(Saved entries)
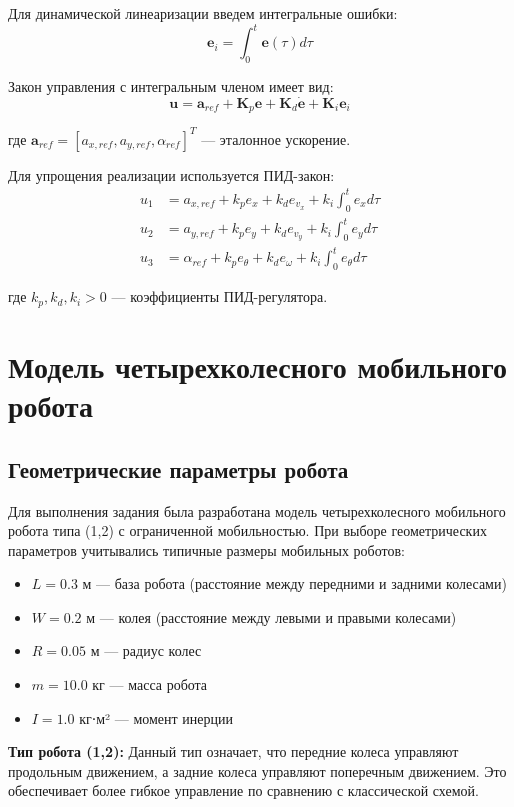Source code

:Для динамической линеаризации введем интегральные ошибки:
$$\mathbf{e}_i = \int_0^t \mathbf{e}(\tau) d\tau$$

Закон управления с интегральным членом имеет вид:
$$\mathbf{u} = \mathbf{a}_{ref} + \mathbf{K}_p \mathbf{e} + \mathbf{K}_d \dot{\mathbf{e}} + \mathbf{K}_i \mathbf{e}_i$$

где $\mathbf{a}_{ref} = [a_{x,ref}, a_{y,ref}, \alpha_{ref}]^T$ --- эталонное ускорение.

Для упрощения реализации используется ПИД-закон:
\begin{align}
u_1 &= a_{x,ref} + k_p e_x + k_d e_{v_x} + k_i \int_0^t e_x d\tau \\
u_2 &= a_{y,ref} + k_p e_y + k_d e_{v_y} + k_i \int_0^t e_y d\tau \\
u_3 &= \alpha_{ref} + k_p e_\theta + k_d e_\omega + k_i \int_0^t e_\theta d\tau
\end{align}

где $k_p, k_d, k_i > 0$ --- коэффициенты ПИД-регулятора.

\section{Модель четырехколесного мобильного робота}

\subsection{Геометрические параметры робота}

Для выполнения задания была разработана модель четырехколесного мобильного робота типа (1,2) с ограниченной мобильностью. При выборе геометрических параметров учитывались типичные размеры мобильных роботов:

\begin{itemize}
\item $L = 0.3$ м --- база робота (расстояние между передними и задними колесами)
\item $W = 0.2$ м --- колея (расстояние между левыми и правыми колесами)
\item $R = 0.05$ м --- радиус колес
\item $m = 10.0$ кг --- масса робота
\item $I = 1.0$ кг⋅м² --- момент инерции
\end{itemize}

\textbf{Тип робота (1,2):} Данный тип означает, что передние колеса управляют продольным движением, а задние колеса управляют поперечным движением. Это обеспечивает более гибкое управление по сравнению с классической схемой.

Work required -
Would you copy out every entry above word for word, without the pictures?

Exercise solution -
Source code

:Для динамической линеаризации введем интегральные ошибки:
$$\mathbf{e}_i = \int_0^t \mathbf{e}(\tau) d\tau$$

Закон управления с интегральным членом имеет вид:
$$\mathbf{u} = \mathbf{a}_{ref} + \mathbf{K}_p \mathbf{e} + \mathbf{K}_d \dot{\mathbf{e}} + \mathbf{K}_i \mathbf{e}_i$$

где $\mathbf{a}_{ref} = [a_{x,ref}, a_{y,ref}, \alpha_{ref}]^T$ --- эталонное ускорение.

Для упрощения реализации используется ПИД-закон:
\begin{align}
u_1 &= a_{x,ref} + k_p e_x + k_d e_{v_x} + k_i \int_0^t e_x d\tau \\
u_2 &= a_{y,ref} + k_p e_y + k_d e_{v_y} + k_i \int_0^t e_y d\tau \\
u_3 &= \alpha_{ref} + k_p e_\theta + k_d e_\omega + k_i \int_0^t e_\theta d\tau
\end{align}

где $k_p, k_d, k_i > 0$ --- коэффициенты ПИД-регулятора.

\section{Модель четырехколесного мобильного робота}

\subsection{Геометрические параметры робота}

Для выполнения задания была разработана модель четырехколесного мобильного робота типа (1,2) с ограниченной мобильностью. При выборе геометрических параметров учитывались типичные размеры мобильных роботов:

\begin{itemize}
\item $L = 0.3$ м --- база робота (расстояние между передними и задними колесами)
\item $W = 0.2$ м --- колея (расстояние между левыми и правыми колесами)
\item $R = 0.05$ м --- радиус колес
\item $m = 10.0$ кг --- масса робота
\item $I = 1.0$ кг⋅м² --- момент инерции
\end{itemize}

\textbf{Тип робота (1,2):} Данный тип означает, что передние колеса управляют продольным движением, а задние колеса управляют поперечным движением. Это обеспечивает более гибкое управление по сравнению с классической схемой.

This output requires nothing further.